### INSTRUCTION
What number of lines in the records below hold the word "must"? Give that number alone.

(Saved data entries)
******************************
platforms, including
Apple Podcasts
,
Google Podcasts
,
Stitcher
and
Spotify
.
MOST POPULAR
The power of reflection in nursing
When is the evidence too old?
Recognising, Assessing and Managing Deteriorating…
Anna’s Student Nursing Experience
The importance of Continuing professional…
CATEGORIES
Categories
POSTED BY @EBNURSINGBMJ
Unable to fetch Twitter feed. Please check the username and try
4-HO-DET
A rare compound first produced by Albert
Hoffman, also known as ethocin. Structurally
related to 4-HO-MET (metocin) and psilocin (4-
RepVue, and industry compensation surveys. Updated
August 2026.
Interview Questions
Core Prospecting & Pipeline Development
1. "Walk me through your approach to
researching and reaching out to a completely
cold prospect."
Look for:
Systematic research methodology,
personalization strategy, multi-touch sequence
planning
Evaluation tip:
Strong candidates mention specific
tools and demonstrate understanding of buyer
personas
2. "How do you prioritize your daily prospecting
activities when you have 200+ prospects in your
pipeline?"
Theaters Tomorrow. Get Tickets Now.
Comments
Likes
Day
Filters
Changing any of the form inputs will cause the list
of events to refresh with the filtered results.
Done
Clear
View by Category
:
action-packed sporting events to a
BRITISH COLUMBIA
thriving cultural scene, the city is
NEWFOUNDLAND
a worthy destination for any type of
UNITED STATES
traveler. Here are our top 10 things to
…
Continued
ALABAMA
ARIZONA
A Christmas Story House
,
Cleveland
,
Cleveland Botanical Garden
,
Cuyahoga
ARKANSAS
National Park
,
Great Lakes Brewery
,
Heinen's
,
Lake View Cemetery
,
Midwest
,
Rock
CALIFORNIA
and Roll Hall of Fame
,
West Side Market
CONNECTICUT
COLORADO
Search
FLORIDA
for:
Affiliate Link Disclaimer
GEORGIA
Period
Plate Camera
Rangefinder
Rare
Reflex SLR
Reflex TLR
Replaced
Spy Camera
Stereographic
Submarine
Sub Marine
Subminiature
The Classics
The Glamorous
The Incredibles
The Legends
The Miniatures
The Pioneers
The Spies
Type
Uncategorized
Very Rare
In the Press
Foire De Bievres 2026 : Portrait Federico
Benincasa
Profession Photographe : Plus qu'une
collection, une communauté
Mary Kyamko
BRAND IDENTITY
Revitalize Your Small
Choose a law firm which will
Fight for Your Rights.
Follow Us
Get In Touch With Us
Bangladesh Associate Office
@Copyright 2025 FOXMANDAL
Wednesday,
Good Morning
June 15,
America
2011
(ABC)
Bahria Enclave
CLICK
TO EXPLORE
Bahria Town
******************************
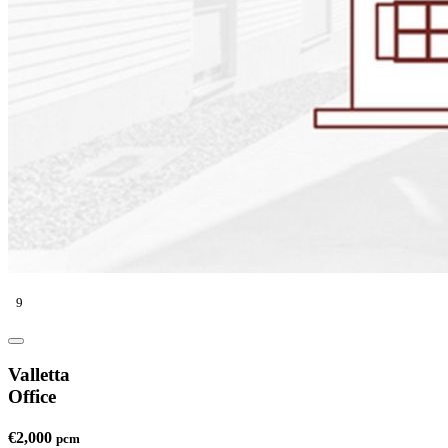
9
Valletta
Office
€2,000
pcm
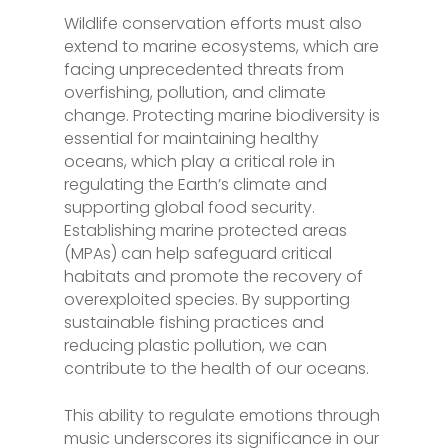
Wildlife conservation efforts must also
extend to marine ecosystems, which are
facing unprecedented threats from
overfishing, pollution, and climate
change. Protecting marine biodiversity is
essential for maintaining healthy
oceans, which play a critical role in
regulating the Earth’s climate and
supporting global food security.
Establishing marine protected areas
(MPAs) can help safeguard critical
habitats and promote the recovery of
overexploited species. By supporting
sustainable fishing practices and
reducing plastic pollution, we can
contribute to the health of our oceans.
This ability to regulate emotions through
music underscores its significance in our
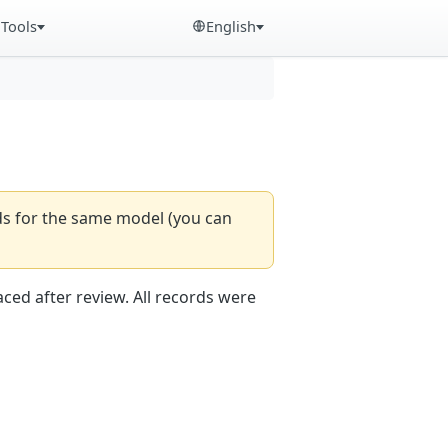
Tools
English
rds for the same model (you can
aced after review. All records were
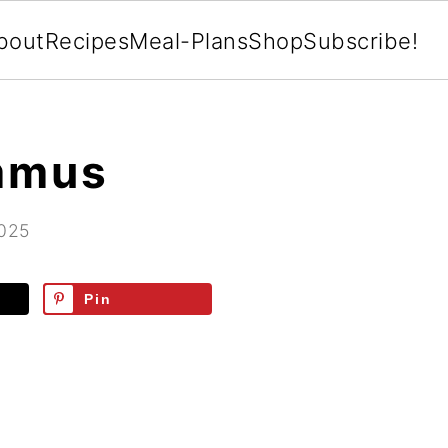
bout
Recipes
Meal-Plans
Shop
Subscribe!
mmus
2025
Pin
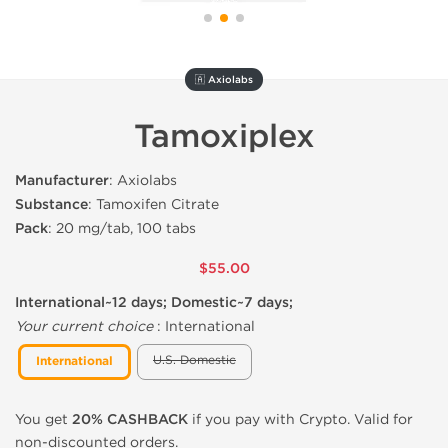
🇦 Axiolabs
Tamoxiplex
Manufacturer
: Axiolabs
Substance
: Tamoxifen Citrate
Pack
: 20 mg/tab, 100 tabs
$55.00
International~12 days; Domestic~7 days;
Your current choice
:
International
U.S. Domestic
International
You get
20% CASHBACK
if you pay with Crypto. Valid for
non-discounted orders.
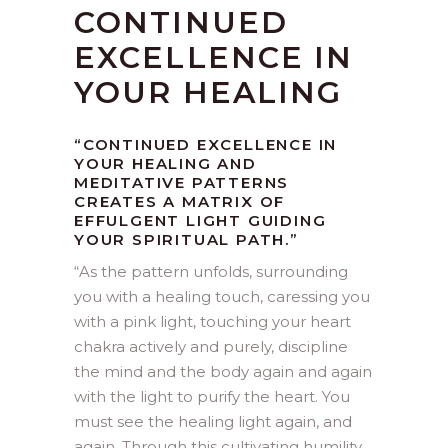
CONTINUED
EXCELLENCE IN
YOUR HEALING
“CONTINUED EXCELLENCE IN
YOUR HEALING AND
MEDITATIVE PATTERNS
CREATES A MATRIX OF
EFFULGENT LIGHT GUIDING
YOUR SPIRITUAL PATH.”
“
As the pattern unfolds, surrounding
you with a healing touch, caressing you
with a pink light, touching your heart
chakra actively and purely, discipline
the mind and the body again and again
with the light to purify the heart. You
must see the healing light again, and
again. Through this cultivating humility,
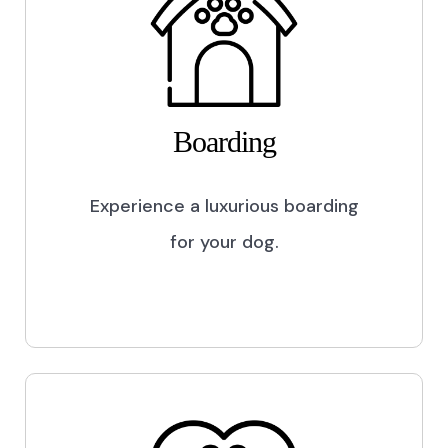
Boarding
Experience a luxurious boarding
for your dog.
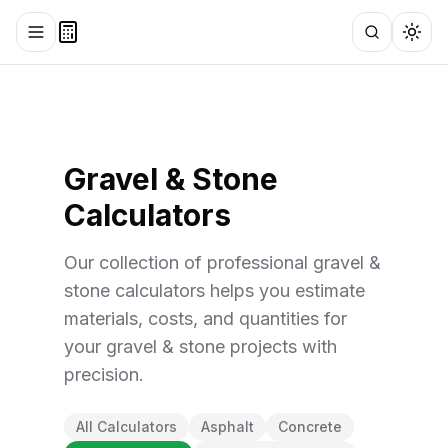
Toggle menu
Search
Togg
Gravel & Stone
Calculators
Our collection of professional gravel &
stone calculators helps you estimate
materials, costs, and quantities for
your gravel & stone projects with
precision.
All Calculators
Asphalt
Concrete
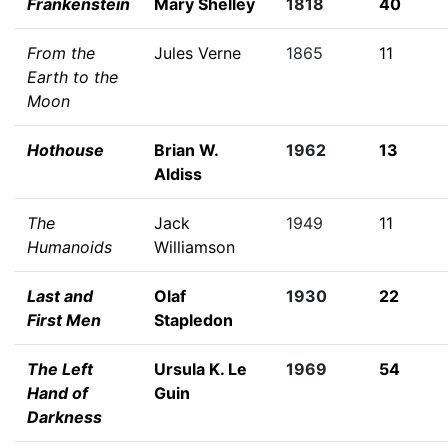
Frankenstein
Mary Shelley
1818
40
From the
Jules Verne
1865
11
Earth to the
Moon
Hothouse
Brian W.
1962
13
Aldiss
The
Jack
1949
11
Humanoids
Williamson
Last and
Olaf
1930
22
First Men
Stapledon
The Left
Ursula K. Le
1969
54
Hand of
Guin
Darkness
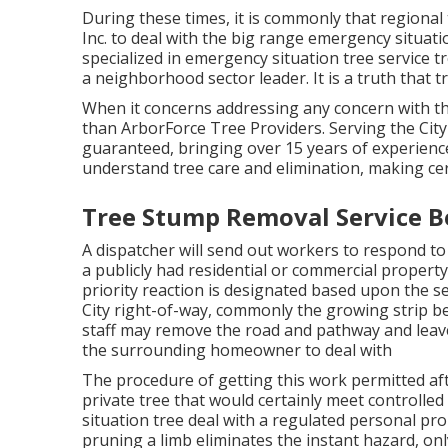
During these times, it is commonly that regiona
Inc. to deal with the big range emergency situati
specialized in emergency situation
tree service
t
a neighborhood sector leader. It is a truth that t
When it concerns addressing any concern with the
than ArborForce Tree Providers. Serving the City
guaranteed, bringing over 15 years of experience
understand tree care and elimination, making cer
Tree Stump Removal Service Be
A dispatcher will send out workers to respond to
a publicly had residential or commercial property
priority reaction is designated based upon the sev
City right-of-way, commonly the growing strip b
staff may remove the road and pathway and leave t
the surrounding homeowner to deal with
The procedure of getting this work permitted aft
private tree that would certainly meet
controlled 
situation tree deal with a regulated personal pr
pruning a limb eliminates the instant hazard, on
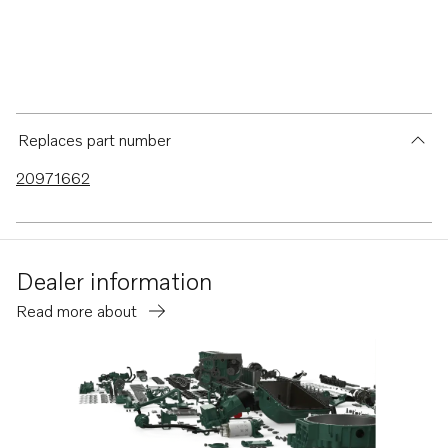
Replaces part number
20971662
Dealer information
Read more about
******************************
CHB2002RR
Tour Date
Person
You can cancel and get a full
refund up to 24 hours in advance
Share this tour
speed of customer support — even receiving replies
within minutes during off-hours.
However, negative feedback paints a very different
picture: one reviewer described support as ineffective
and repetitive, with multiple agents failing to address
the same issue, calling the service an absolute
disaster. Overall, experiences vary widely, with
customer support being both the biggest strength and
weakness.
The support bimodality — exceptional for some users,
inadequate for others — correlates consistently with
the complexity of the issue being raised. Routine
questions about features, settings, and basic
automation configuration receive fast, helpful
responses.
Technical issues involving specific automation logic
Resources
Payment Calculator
******************************
### ANSWER FOR THE TASK
2